OPDRACHTEN:
a) Beantwoord de volgende vragen over de hofuitspraak:
(i) Wat is het zaaknummer?
(ii) Op welke datum is de hofuitspraak gepubliceerd?
(iii) Van welke rechtbank en van welke datum is de beschikking waartegen de vader in hoger beroep ging?
b) Zet de hofuitspraak voort na de laatste zin die wordt getoond.

GESELECTEERD FRAGMENT:
· · · · ·
ECLI:NL:GHDHA:2014:2497

Gerechtshof Den Haag

Datum uitspraak
23 juli 2014
Publicatiedatum
24 juli 2014
Zaaknummer
200.141.938/01
Instantie
Gerechtshof Den Haag
Type
Uitspraak
Procedures
  • Hoger beroep
Rechters
  • M. van den Wildenberg
  • A. Stille
  • F. Fockema Andreae-Hartsuiker
Vindplaatsen
  • Rechtspraak.nl
AI samenvatting door LexboostAutomatisch gegenereerd

Beëindiging gezamenlijk gezag en ontzegging omgangsrecht als gevolg van de houding van de vader

In deze zaak heeft het Gerechtshof Den Haag op 23 juli 2014 uitspraak gedaan in hoger beroep over het ouderlijk gezag en de omgangsregeling van de minderjarigen, geboren in 2003 en 2008. De vader, verzoeker in hoger beroep, was in hoger beroep gekomen van een beschikking van de rechtbank Rotterdam van 10 december 2013, waarin het gezamenlijk gezag over de minderjarigen was beëindigd en het gezag alleen aan de moeder was toegewezen. De vader verzocht het hof om het gezamenlijk gezag te handhaven en een omgangsregeling vast te stellen, terwijl de moeder zich daartegen verweerde en vroeg om bekrachtiging van de eerdere beschikking.
· · · · ·
AANGELEVERDE GEGEVENS:
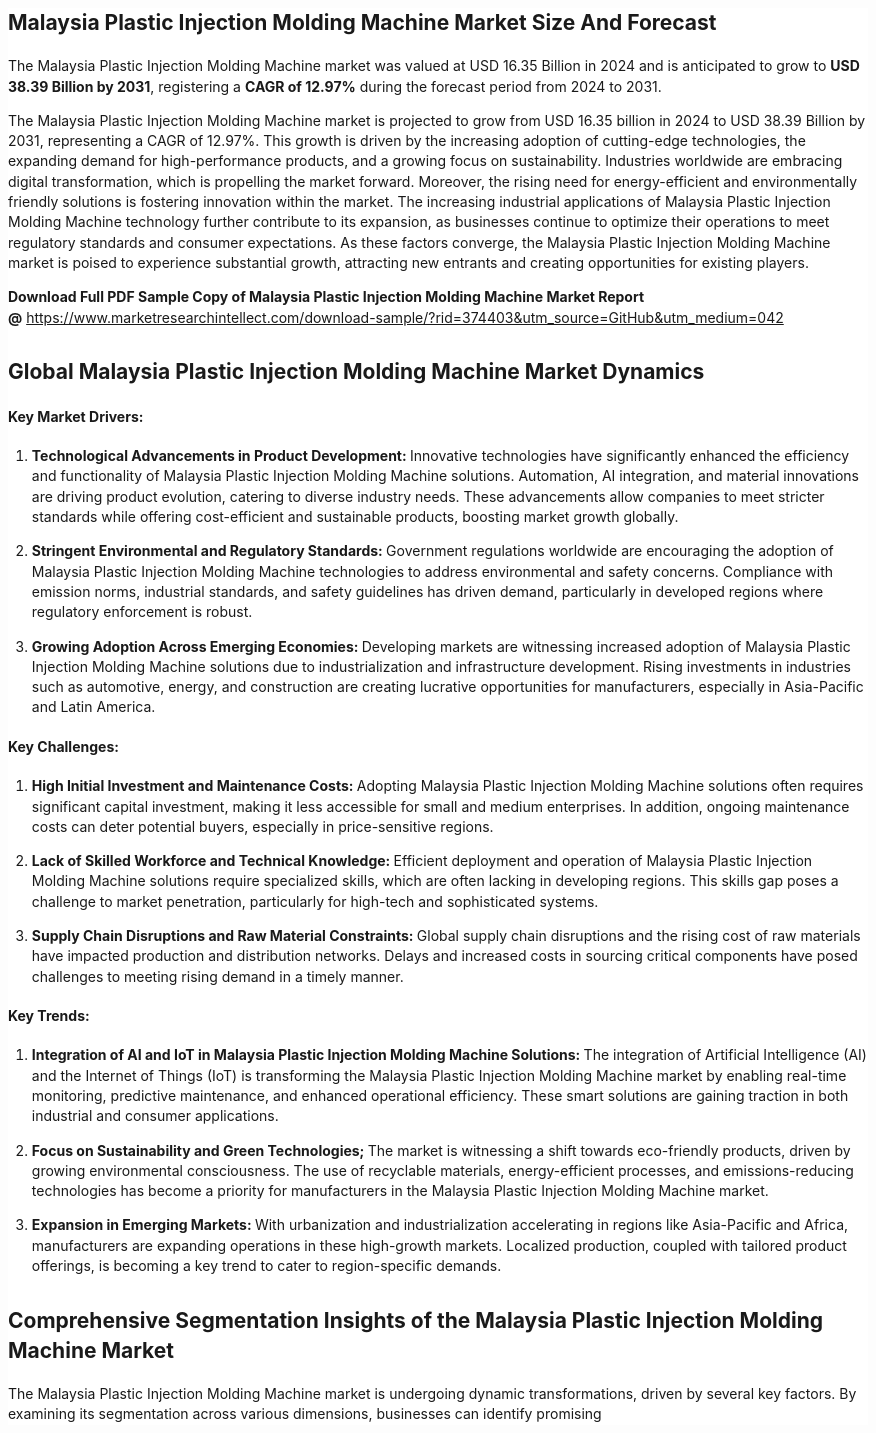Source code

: <h2>Malaysia Plastic Injection Molding Machine Market Size And Forecast</h2><p>The Malaysia Plastic Injection Molding Machine market was valued at USD 16.35 Billion in 2024 and is anticipated to grow to <strong>USD 38.39 Billion by 2031</strong>, registering a <strong>CAGR of 12.97%</strong> during the forecast period from 2024 to 2031.</p><p>The Malaysia Plastic Injection Molding Machine market is projected to grow from USD 16.35 billion in 2024 to USD 38.39 Billion by 2031, representing a CAGR of 12.97%. This growth is driven by the increasing adoption of cutting-edge technologies, the expanding demand for high-performance products, and a growing focus on sustainability. Industries worldwide are embracing digital transformation, which is propelling the market forward. Moreover, the rising need for energy-efficient and environmentally friendly solutions is fostering innovation within the market. The increasing industrial applications of Malaysia Plastic Injection Molding Machine technology further contribute to its expansion, as businesses continue to optimize their operations to meet regulatory standards and consumer expectations. As these factors converge, the Malaysia Plastic Injection Molding Machine market is poised to experience substantial growth, attracting new entrants and creating opportunities for existing players.</p><p><strong>Download Full PDF Sample Copy of Malaysia Plastic Injection Molding Machine Market Report @</strong>&nbsp;<a href="https://www.marketresearchintellect.com/download-sample/?rid=374403&amp;utm_source=GitHub&amp;utm_medium=042">https://www.marketresearchintellect.com/download-sample/?rid=374403&amp;utm_source=GitHub&amp;utm_medium=042</a></p><h2>Global Malaysia Plastic Injection Molding Machine Market Dynamics</h2><h4><strong>Key Market Drivers:</strong></h4><ol><li><p><strong>Technological Advancements in Product Development:&nbsp;</strong>Innovative technologies have significantly enhanced the efficiency and functionality of Malaysia Plastic Injection Molding Machine solutions. Automation, AI integration, and material innovations are driving product evolution, catering to diverse industry needs. These advancements allow companies to meet stricter standards while offering cost-efficient and sustainable products, boosting market growth globally.</p></li><li><p><strong>Stringent Environmental and Regulatory Standards:&nbsp;</strong>Government regulations worldwide are encouraging the adoption of Malaysia Plastic Injection Molding Machine technologies to address environmental and safety concerns. Compliance with emission norms, industrial standards, and safety guidelines has driven demand, particularly in developed regions where regulatory enforcement is robust.</p></li><li><p><strong>Growing Adoption Across Emerging Economies:&nbsp;</strong>Developing markets are witnessing increased adoption of Malaysia Plastic Injection Molding Machine solutions due to industrialization and infrastructure development. Rising investments in industries such as automotive, energy, and construction are creating lucrative opportunities for manufacturers, especially in Asia-Pacific and Latin America.</p></li></ol><h4><strong>Key Challenges:</strong></h4><ol><li><p><strong>High Initial Investment and Maintenance Costs:&nbsp;</strong>Adopting Malaysia Plastic Injection Molding Machine solutions often requires significant capital investment, making it less accessible for small and medium enterprises. In addition, ongoing maintenance costs can deter potential buyers, especially in price-sensitive regions.</p></li><li><p><strong>Lack of Skilled Workforce and Technical Knowledge:&nbsp;</strong>Efficient deployment and operation of Malaysia Plastic Injection Molding Machine solutions require specialized skills, which are often lacking in developing regions. This skills gap poses a challenge to market penetration, particularly for high-tech and sophisticated systems.</p></li><li><p><strong>Supply Chain Disruptions and Raw Material Constraints:&nbsp;</strong>Global supply chain disruptions and the rising cost of raw materials have impacted production and distribution networks. Delays and increased costs in sourcing critical components have posed challenges to meeting rising demand in a timely manner.</p></li></ol><h4><strong>Key Trends:</strong></h4><ol><li><p><strong>Integration of AI and IoT in Malaysia Plastic Injection Molding Machine Solutions:&nbsp;</strong>The integration of Artificial Intelligence (AI) and the Internet of Things (IoT) is transforming the Malaysia Plastic Injection Molding Machine market by enabling real-time monitoring, predictive maintenance, and enhanced operational efficiency. These smart solutions are gaining traction in both industrial and consumer applications.</p></li><li><p><strong>Focus on Sustainability and Green Technologies;&nbsp;</strong>The market is witnessing a shift towards eco-friendly products, driven by growing environmental consciousness. The use of recyclable materials, energy-efficient processes, and emissions-reducing technologies has become a priority for manufacturers in the Malaysia Plastic Injection Molding Machine market.</p></li><li><p><strong>Expansion in Emerging Markets:&nbsp;</strong>With urbanization and industrialization accelerating in regions like Asia-Pacific and Africa, manufacturers are expanding operations in these high-growth markets. Localized production, coupled with tailored product offerings, is becoming a key trend to cater to region-specific demands.</p></li></ol><div class="article-main__content" data-test-id="publishing-text-block"><h2>Comprehensive Segmentation Insights of the Malaysia Plastic Injection Molding Machine Market</h2><p>The Malaysia Plastic Injection Molding Machine market is undergoing dynamic transformations, driven by several key factors. By examining its segmentation across various dimensions, businesses can identify promising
· · · · ·
ANTWOORDEN PER OPDRACHT:
a)
(i) 200.141.938/01
(ii) 24 juli 2014
(iii) De rechtbank Rotterdam, 10 december 2013

b)
Het hof heeft vastgesteld dat er sprake is van een ernstig verstoorde verhouding tussen de ouders, waarbij de moeder en de minderjarigen angstig zijn voor de vader, die in het verleden huiselijk geweld heeft gepleegd. De raad voor de kinderbescherming heeft geadviseerd om de moeder alleen met het ouderlijk gezag te belasten, gezien de negatieve impact van de vader op de minderjarigen. Het hof heeft de argumenten van de vader, die stelde dat hij samen met de moeder verantwoordelijk moest zijn voor de opvoeding, niet overtuigend geacht.

Het hof heeft geoordeeld dat het in het belang van de minderjarigen noodzakelijk is dat de moeder met het eenhoofdig gezag wordt belast. Daarnaast heeft het hof de verzoeken van de vader om omgangscontacten afgewezen, omdat omgang in strijd zou zijn met de zwaarwegende belangen van de minderjarigen. De vader heeft tot op heden geen professionele hulp gezocht, wat een belangrijke voorwaarde is voor het hebben van omgang. Het hof heeft de bestreden beschikking vernietigd voor wat betreft de omgangsregeling en de vader het recht op omgang met de minderjarigen ontzegd, terwijl de beschikking voor wat betreft het gezag is bekrachtigd. De proceskosten in hoger beroep zijn gecompenseerd.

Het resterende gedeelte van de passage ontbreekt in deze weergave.